I do hope to keep this blog somewhat up to date now. Everyone in the tech industry has moments when they feel they were the first one to get a particular combination of parts working together, so I will try to share those times at least. I work mostly with Python, Docker, and AWS now so things could be more focused in that direction. That said I want to start making and computing as a hobby again not just work, I think about it so much.

Share clipboard with Dropbox

Dropbox is pretty good. Like anything, I wouldn’t trust it with everything important but it has features that make it more useful than just a synced folder.

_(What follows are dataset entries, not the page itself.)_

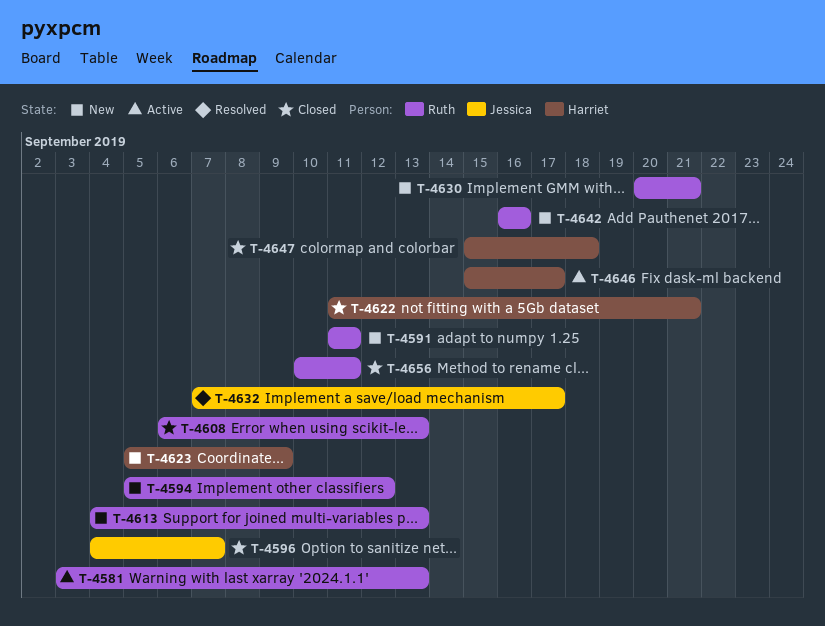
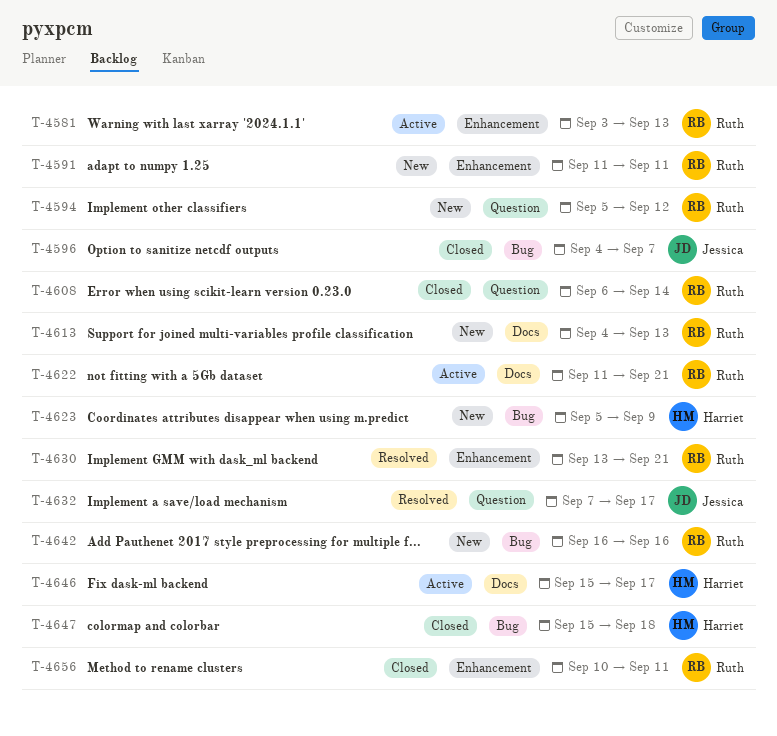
T-4608, due: Sep 13 -> Sep 14
T-4622, status: Closed -> Active
T-4622, owner: Harriet -> Ruth
T-4630, status: New -> Resolved
T-4630, start: Sep 20 -> Sep 13

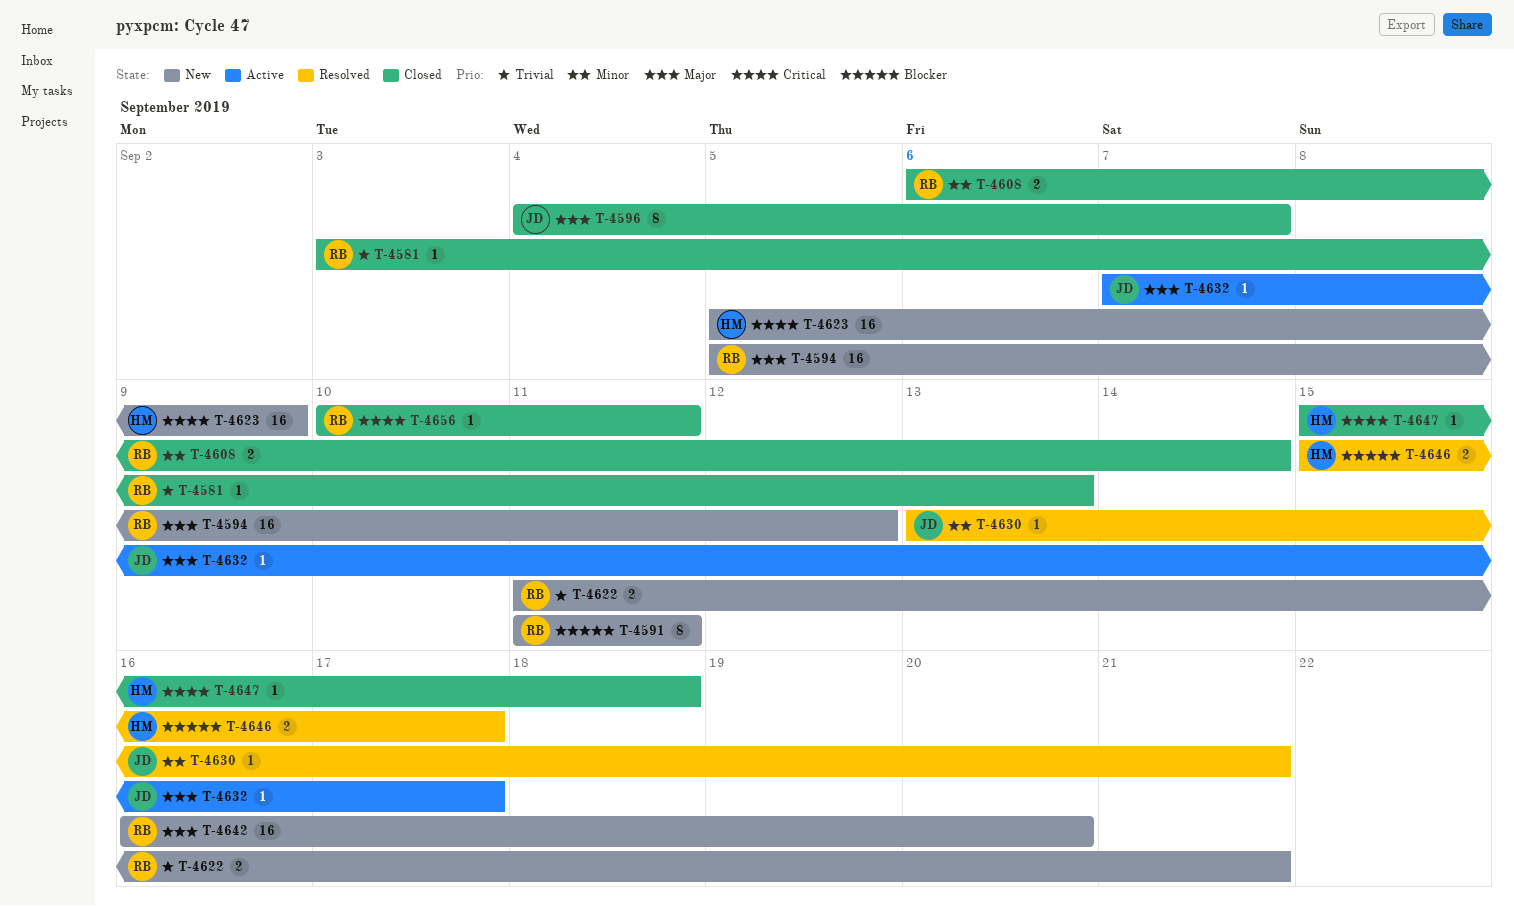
T-4581, status: Active -> Closed
T-4613: present -> none
T-4622, status: Active -> New
T-4630, owner: Ruth -> Jessica
T-4632, status: Resolved -> Active
T-4642, due: Sep 16 -> Sep 20
T-4646, status: Active -> Resolved

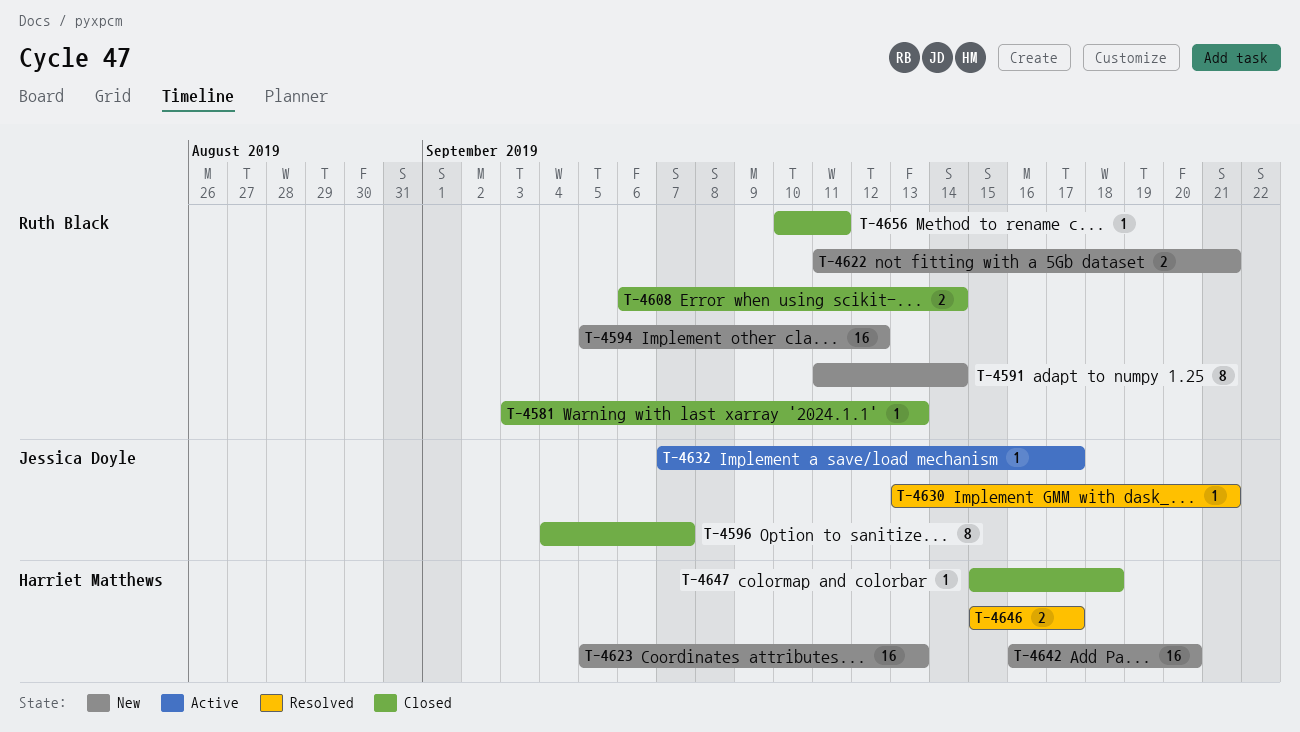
T-4591, due: Sep 11 -> Sep 14
T-4623, due: Sep 9 -> Sep 13
T-4642, owner: Ruth Black -> Harriet Matthews

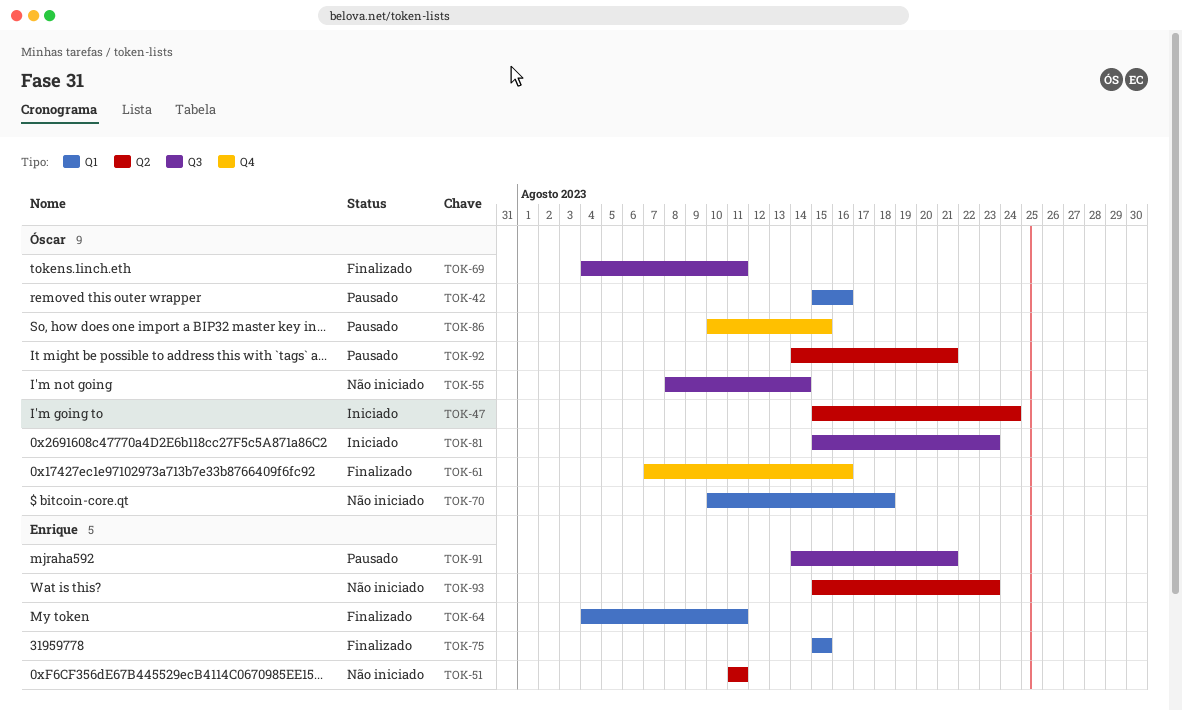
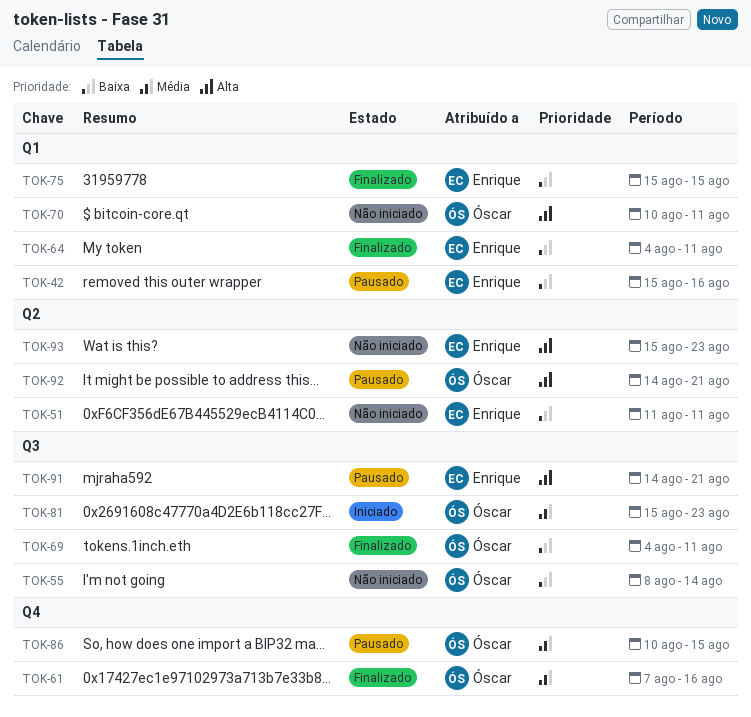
TOK-42, owner: Óscar -> Enrique
TOK-47: present -> none
TOK-70, due: Aug 18 -> Aug 11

One feature I like is being able to share the URL of something in your dropbox public folder easily. On a Mac you can right click a file in the folder and select “Copy Public Link”. You can then paste that link into a chat or e-mail or whatever.

It’s so useful I use it for stuff that isn’t even on dropbox already. I’ll copy something, paste it to a file, then move the file to dropbox and get the link. Screenshots is a particularly often used example. It’s so close to perfect for sharing things, it makes me want it to be just a little better to complete it. If there was a way to turn what’s in my clipboard into a dropbox URL without leaving the application I’m in, that would be perfect. I’m sure I could bridge that gap.

One of the coolest things about Mac OS that makes me surprised it hasn’t been adopted more by computer science types, is that pretty much every graphical application (even 3rd party) and system service can be scripted. It’s been going on since even before OS X and is called AppleScript. With little developer effort, objects and methods can be mapped to the scripting language. AppleScript is perfectly capable of accessing the clipboard, turning it into a file with the appropriate type, then putting that file somewhere. Dropbox public URLs are very simple, and are based on a user ID stored in a simple config file and the file name, so are easy to synthesise.

I made an AppleScript to do all that when run, and then packaged it as an Application. I can now use Spotlight (OS X’s system search, accessed with a key combination from any app), which prioritises applications to make them easy to launch, so I can now do this task within seconds without even needing the mouse.